On Tithing: This is a response to a friend of mine, who was expounding on Tithing after hearing of a girl’s worshipful experience in giving to the church, and did not see a New Testament mandate to do so. I thought it was an interesting statement, but I saw it from a different perspective which I present here for you to read. If you need any more context, feel free to ask questions in the comment section below. Now, on Tithing.
Thanks for your thoughts, Friend. I come down on the issue very differently, and for several reasons. The “tithe” is a concept that runs throughout the course of human history and doesn’t merely come as a church/law sponsored act. Anytime a group of people decide that they would like to set aside a portion of the people for special tasks (building a government building, providing food for the poor, paying for teachers for children), some portion of the profit (be it food, product, services, or coin representing labor) is given to what the community deems as “the good”. The Babylonians had a form of tithing before Abraham came from Chaldea.
Also before the law, Abraham gives a portion of the spoils, which he gained saving Lot in a massive battle of City Kings, to Melchizedek (The Priest of the God Most High). Before that, both Cain and Abel were giving a portion of their labor to God as an act of worship/thankfulness.

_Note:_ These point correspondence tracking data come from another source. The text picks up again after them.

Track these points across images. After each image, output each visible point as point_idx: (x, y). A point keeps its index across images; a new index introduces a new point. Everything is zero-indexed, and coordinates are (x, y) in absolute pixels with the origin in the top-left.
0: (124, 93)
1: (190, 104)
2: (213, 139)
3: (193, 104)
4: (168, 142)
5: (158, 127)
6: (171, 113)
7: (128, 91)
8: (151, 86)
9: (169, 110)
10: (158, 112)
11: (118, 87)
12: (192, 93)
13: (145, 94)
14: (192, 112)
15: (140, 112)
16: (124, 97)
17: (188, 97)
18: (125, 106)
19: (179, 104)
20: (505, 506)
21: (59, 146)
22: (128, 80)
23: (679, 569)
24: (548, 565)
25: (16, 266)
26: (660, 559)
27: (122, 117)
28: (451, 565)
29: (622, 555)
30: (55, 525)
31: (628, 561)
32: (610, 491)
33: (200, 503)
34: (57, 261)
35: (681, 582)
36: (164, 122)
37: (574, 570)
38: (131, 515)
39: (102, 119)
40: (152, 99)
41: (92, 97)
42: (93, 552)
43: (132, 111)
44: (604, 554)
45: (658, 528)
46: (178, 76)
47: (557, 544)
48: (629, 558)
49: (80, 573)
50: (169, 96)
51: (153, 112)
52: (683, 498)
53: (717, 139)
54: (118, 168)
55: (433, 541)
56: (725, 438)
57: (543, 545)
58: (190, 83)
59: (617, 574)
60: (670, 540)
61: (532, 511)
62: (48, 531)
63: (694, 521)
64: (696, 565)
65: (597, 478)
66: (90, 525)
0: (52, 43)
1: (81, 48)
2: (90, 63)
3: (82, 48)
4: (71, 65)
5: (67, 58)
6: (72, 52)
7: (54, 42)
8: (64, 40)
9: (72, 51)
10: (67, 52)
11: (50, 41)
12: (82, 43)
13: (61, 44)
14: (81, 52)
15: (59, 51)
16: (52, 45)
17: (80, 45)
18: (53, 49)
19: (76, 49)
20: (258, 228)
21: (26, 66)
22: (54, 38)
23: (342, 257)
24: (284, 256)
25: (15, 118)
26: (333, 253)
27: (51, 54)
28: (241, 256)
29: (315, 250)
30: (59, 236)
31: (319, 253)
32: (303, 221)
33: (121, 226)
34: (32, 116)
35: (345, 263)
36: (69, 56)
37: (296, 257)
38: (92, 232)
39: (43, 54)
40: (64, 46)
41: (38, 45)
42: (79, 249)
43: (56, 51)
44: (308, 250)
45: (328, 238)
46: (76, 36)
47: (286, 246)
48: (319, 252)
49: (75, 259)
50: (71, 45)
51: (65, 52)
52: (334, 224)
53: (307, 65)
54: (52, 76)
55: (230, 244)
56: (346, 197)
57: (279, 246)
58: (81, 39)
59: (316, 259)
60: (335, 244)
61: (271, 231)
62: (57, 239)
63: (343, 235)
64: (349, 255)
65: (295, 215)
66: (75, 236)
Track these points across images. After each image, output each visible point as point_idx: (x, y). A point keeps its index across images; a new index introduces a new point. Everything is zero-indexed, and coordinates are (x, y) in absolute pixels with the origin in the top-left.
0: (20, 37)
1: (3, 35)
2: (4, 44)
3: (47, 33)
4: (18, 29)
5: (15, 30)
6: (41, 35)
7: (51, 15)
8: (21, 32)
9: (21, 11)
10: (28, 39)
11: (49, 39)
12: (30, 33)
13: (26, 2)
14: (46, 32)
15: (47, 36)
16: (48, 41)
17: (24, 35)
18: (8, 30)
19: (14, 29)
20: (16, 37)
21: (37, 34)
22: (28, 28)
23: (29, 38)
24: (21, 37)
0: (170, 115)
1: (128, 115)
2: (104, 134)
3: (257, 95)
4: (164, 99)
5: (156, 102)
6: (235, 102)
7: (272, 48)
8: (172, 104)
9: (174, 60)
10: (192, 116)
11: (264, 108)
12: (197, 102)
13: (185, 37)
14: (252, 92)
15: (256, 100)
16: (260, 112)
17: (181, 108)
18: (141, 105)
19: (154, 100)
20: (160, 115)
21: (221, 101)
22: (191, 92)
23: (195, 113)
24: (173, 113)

The New Testament in Acts shows the early believers in Christ, in an act of idealism, selling all their possessions and giving them for the redistribution to the poor, and they began living communally. The church didn’t remain in this practice, but it was a gesture of their thankfulness to God for bringing such amazing peace and coming from the Heavens and legitimizing the flesh by becoming one of us. Reminding us of our dignity in the Imago Dei (God’s Image within us). In Christ, we are made free to serve God and not evil. Thankfulness shows many and varied responses, and people through the centuries have shown their thankfulness in many ways – and giving of our labor (represented in coin and paper) should not be looked down upon. It is an honorable act of faith and good will.
Though building projects, and pastors salaries, budgets to provide teaching supplies, and food for celebration – all these things – they don’t hold up well against the amazing thought that Christ will reign over a New City (Isaiah, Revelations) that we do not have to build. In the meantime, we are allowed to decide whether we want to meet in a field, in a home, or in a basilica. If it is done with a right heart, as an act of worship, it should not be placed low or ridiculed.
All the universe is God’s creation, and in all things we do we can worship and love Him passionately. Without being too critical, I would like to say that I’m on the side of the girl who felt worshipful in the act of giving. It is not easy to give. To argue against her response would be like keeping Mary from using her prized perfume on Jesus’ feet. If it is in her heart, let her do it legitimately, and lets not make her feel ashamed of her love for God.
Thanks again. Your passion always impresses me.